Instructions for the task: Continue the proof about the centers of two intersecting circles and their common chord, starting after its final line.

Extract to read:
== Segment start ==

If two circles interested at two points, then prove that their centers lie on the perpendicular bisector of common chord.
Answers
Answer:
Step-by-step explanation:
Let two circles O and O' intersect at two points A and B .
So that, AB is the common chord of two circles and OO' is the line segment joining the centres.
Let OO' intersect AB at M .
Now, Join the line segments OA, OB , O'A and O'B.
In ΔOAO' and OBO' , we have
⇒ OA = OB (radii of same circle) .
⇒ O'A = O'B (radii of same circle) .
⇒ O'O = OO' (common side) .
ΔOAO' ≅ ΔOBO' (SSS congruency) .
∠AOO' = ∠BOO'.
⇒ ∠AOM = ∠BOM .........(i) .
Now, in ΔAOM and ΔBOM, we have
⇒ OA = OB (radii of same circle) .
⇒ ∠AOM = ∠BOM [ from (i) ] .
⇒ OM = OM (common side) .
ΔAOM ≅ ΔBOM (SAS congruncy) .
AM = BM and ∠AMO = ∠BMO.
But,
∠AMO + ∠BMO = 180° .
⇒ 2∠AMO = 180° .
⇒ ∠AMO = 90° .

== Segment end ==

Information:
== Segment start ==

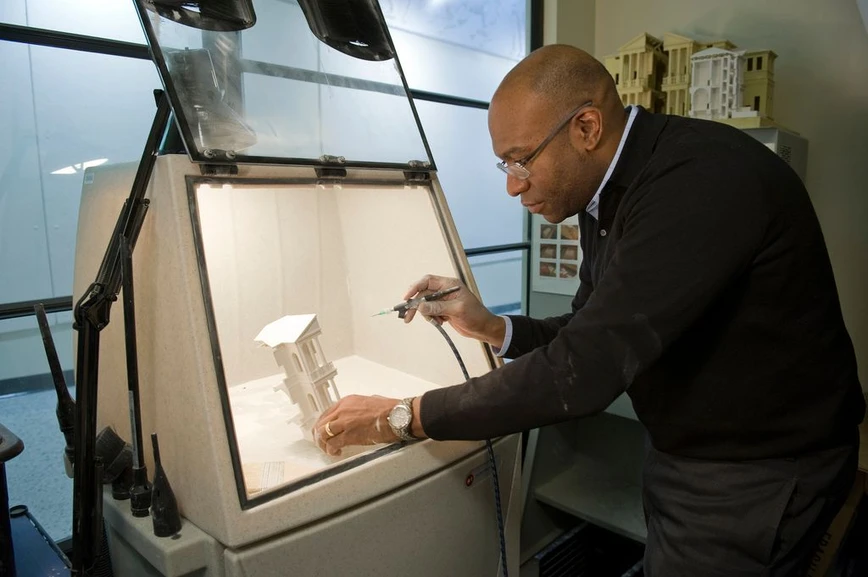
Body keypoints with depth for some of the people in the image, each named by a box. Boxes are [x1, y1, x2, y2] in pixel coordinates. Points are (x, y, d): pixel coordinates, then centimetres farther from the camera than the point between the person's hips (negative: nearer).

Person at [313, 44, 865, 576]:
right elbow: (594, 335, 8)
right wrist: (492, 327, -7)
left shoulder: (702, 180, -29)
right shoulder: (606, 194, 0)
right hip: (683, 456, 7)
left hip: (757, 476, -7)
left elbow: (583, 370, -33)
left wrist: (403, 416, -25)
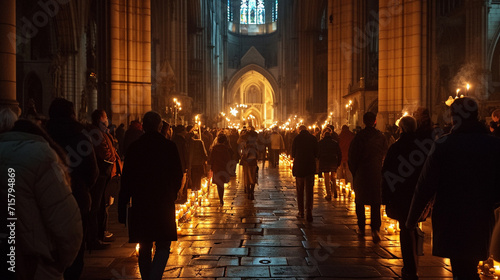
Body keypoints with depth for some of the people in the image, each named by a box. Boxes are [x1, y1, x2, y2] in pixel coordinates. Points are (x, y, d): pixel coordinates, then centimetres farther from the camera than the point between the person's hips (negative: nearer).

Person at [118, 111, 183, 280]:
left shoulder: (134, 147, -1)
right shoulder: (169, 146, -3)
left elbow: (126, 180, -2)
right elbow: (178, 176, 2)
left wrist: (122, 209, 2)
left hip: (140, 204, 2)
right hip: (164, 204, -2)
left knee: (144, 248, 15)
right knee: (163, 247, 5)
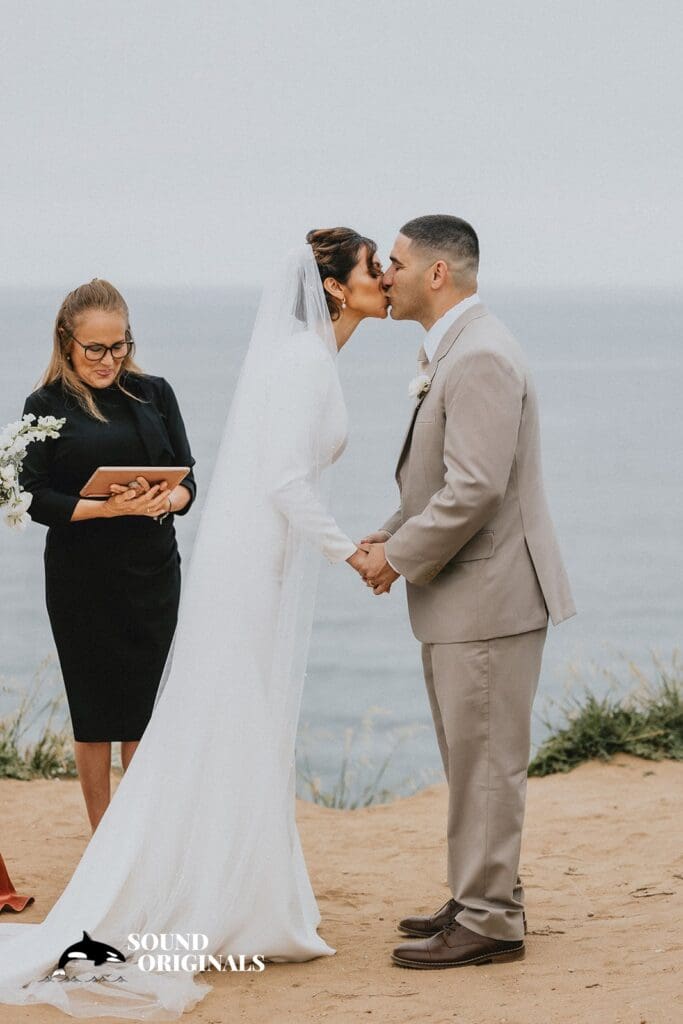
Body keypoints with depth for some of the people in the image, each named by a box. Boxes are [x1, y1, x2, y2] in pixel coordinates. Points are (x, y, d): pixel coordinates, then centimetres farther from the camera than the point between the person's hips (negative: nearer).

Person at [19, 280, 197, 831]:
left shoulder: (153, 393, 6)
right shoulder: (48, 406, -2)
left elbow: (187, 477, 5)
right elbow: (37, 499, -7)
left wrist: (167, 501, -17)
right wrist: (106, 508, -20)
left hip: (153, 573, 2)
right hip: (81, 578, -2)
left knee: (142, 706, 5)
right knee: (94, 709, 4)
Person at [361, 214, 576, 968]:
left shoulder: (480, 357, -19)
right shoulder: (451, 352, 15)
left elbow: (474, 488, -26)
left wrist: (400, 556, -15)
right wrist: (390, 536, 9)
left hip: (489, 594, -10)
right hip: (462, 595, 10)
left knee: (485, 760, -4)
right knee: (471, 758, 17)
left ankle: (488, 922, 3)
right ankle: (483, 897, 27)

== Segment end ==
== Segment start ==

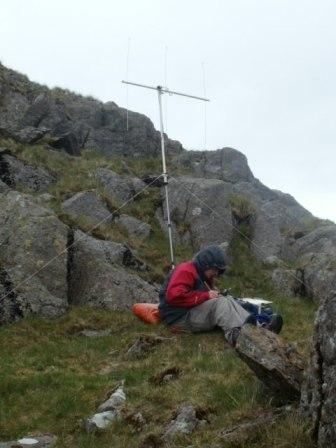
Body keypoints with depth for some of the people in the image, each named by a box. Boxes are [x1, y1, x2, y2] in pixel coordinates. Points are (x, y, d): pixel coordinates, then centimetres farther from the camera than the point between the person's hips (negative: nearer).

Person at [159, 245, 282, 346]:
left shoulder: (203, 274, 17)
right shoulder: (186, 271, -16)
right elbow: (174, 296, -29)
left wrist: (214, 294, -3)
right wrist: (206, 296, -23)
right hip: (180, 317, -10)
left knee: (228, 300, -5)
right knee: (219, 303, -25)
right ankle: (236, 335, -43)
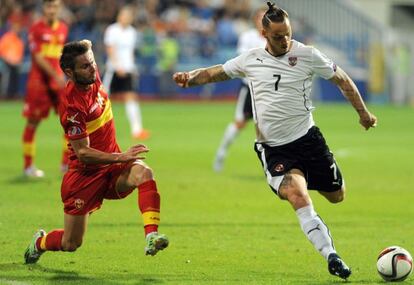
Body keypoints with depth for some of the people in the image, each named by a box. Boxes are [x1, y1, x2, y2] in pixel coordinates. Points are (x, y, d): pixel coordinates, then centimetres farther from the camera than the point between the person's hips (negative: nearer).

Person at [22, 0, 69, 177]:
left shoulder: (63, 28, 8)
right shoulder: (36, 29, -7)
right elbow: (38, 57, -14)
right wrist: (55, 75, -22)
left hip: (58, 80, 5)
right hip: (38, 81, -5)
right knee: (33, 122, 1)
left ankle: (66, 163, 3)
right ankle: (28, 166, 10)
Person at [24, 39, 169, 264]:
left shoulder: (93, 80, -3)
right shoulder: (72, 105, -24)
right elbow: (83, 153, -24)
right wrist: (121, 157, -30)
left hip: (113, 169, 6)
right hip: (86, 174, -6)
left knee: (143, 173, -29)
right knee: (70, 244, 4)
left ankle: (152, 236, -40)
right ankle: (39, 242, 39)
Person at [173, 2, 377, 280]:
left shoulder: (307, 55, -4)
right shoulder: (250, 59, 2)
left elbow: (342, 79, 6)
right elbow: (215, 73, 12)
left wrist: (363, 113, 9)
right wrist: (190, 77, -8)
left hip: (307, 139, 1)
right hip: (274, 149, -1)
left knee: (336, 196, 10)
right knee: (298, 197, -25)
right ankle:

== Segment end ==

Task answer:
Thus, AM = BM and ∠AMO = ∠BMO = 90° .
Hence, OO' is the perpendicular bisector of AB.
Solution:-
To prove :-
→centers lie on the perpendicular bisector of common chord.
Construction:-
- Draw two circles with centre O and O' respectively .
- Join the points A and B to get a common chord (AB)
- Join center's of circle at point M on common chord AB
Now,
In ∆ AOB ,M is the mid point of AB
Similarly in ∆ AO'B. , M is the mid point of AB .
The line drawn through the centre of a circle to bisect a chord is perpendicular to the chord.
Hence proved.